Description : In this expertly crafted, richly detailed guide, Raymond Leslie Williams explores the cultural, political, and historical events that have shaped the Latin American and Caribbean novel since the end of World War II. In addition to works originally composed in English, Williams covers novels written in Spanish, Portuguese, French, Dutch, and Haitian Creole, and traces the profound influence of modernization, revolution, and democratization on the writing of this era. Beginning in 1945, Williams introduces major trends by region, including the Caribbean and U.S. Latino novel, the Mexican and Central American novel, the Andean novel, the Southern Cone novel, and the novel of Brazil.
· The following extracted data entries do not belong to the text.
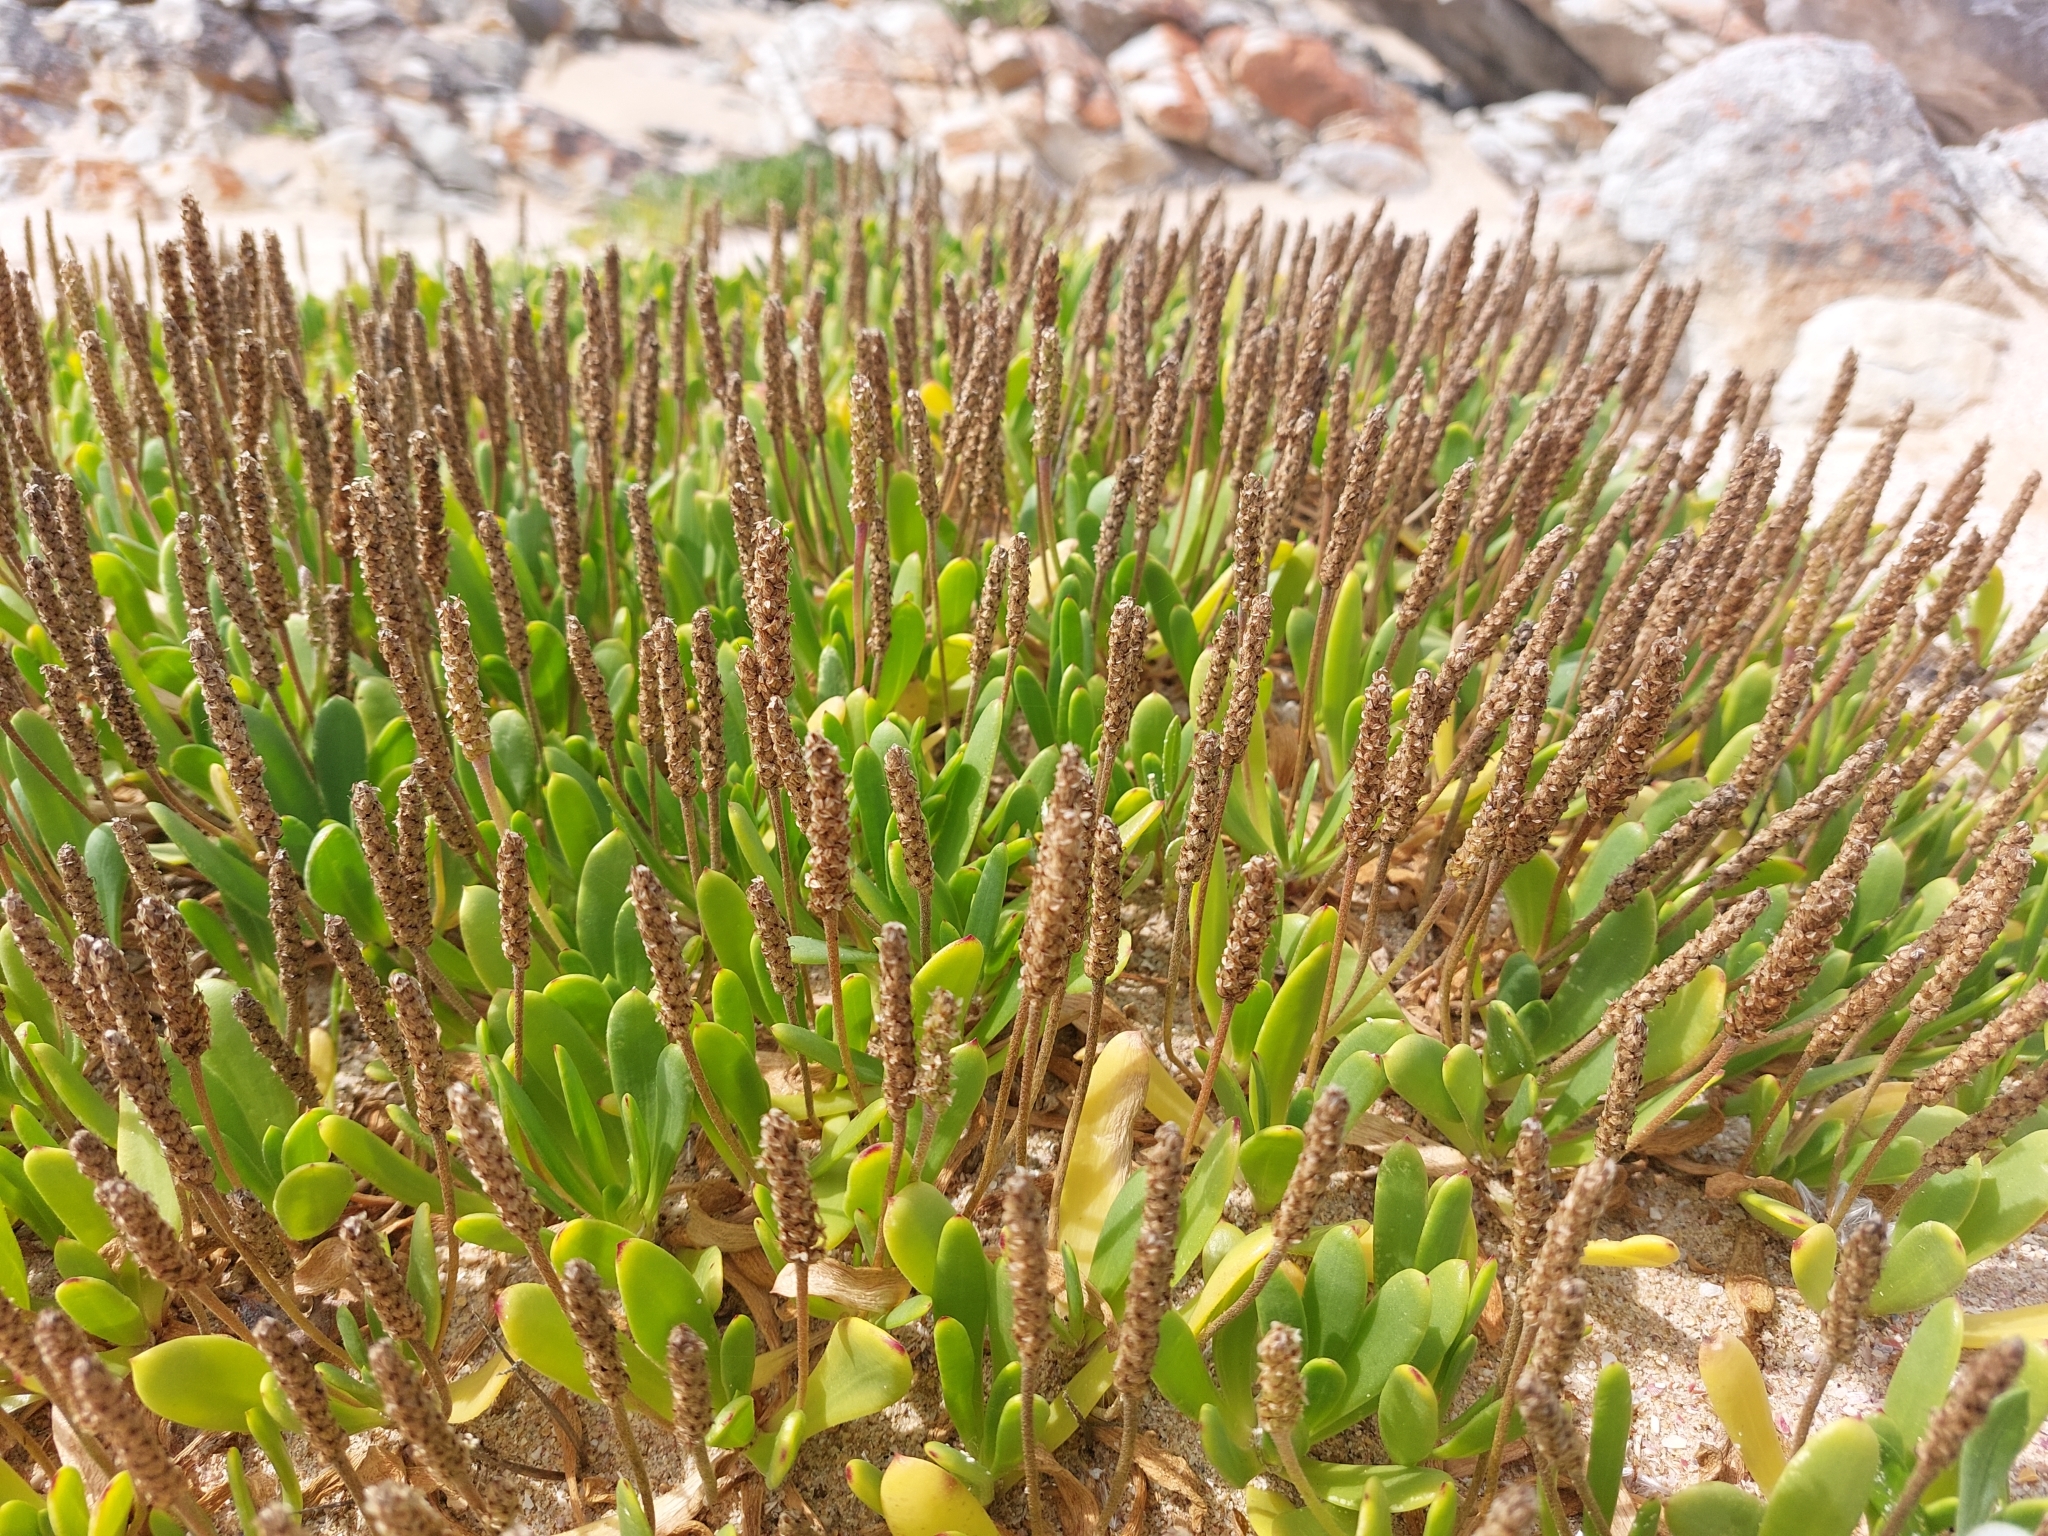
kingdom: Plantae
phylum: Tracheophyta
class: Magnoliopsida
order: Lamiales
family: Plantaginaceae
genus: Plantago
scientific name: Plantago carnosa
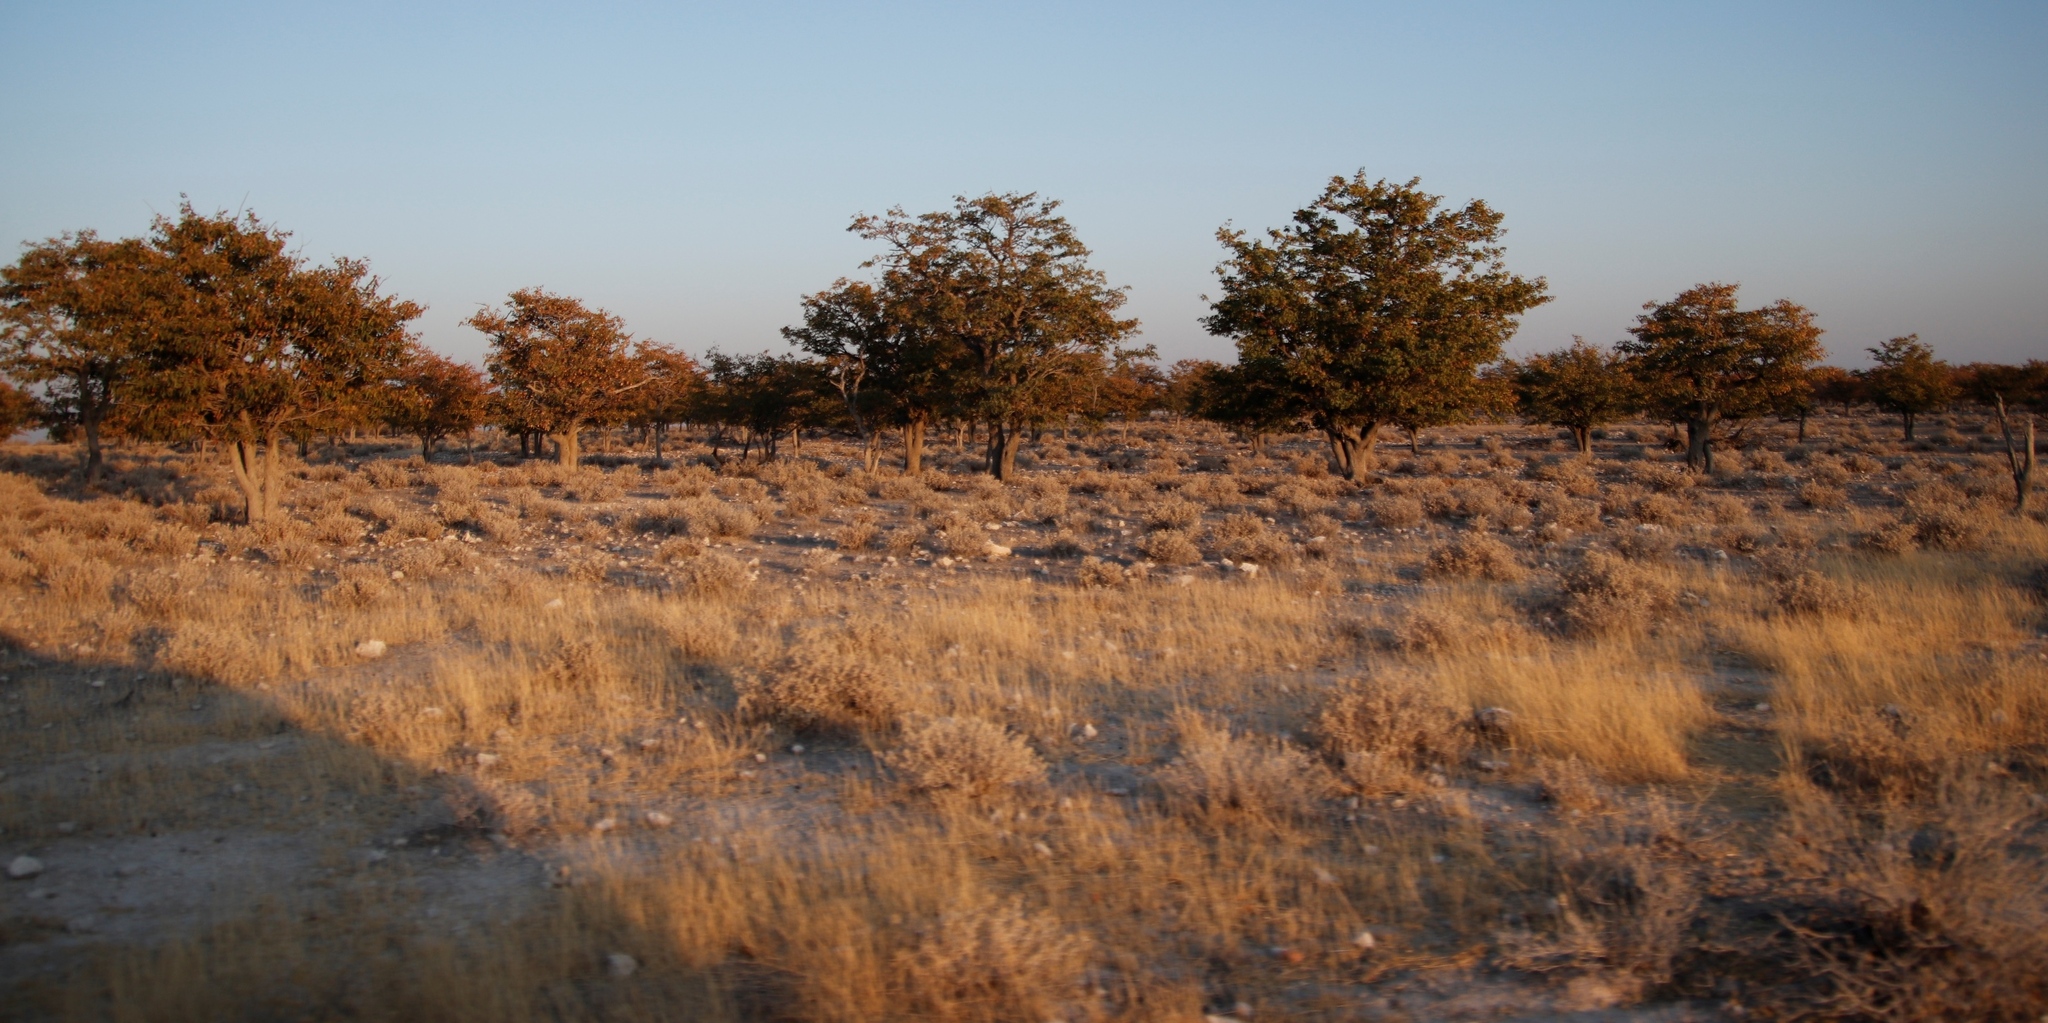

He discusses the rise of the modernist novel in the 1940s, led by Jorge Luis Borges's reaffirmation of the right of invention, and covers the advent of the postmodern generation of the 1990s in Brazil, the Generation of the "Crack" in Mexico, and the McOndo generation in other parts of Latin America. An alphabetical guide offers biographies of authors, coverage of major topics, and brief introductions to individual novels. It also addresses such areas as women's writing, Afro-Latin American writing, and magic realism. The guide's final section includes an annotated bibliography of introductory studies on the Latin American and Caribbean novel, national literary traditions, and the work of individual authors. From early attempts to synthesize postcolonial concerns with modernist aesthetics to the current focus on urban violence and globalization, The Columbia Guide to the Latin American Novel Since 1945 presents a comprehensive, accessible portrait of a thoroughly diverse and complex branch of world literature.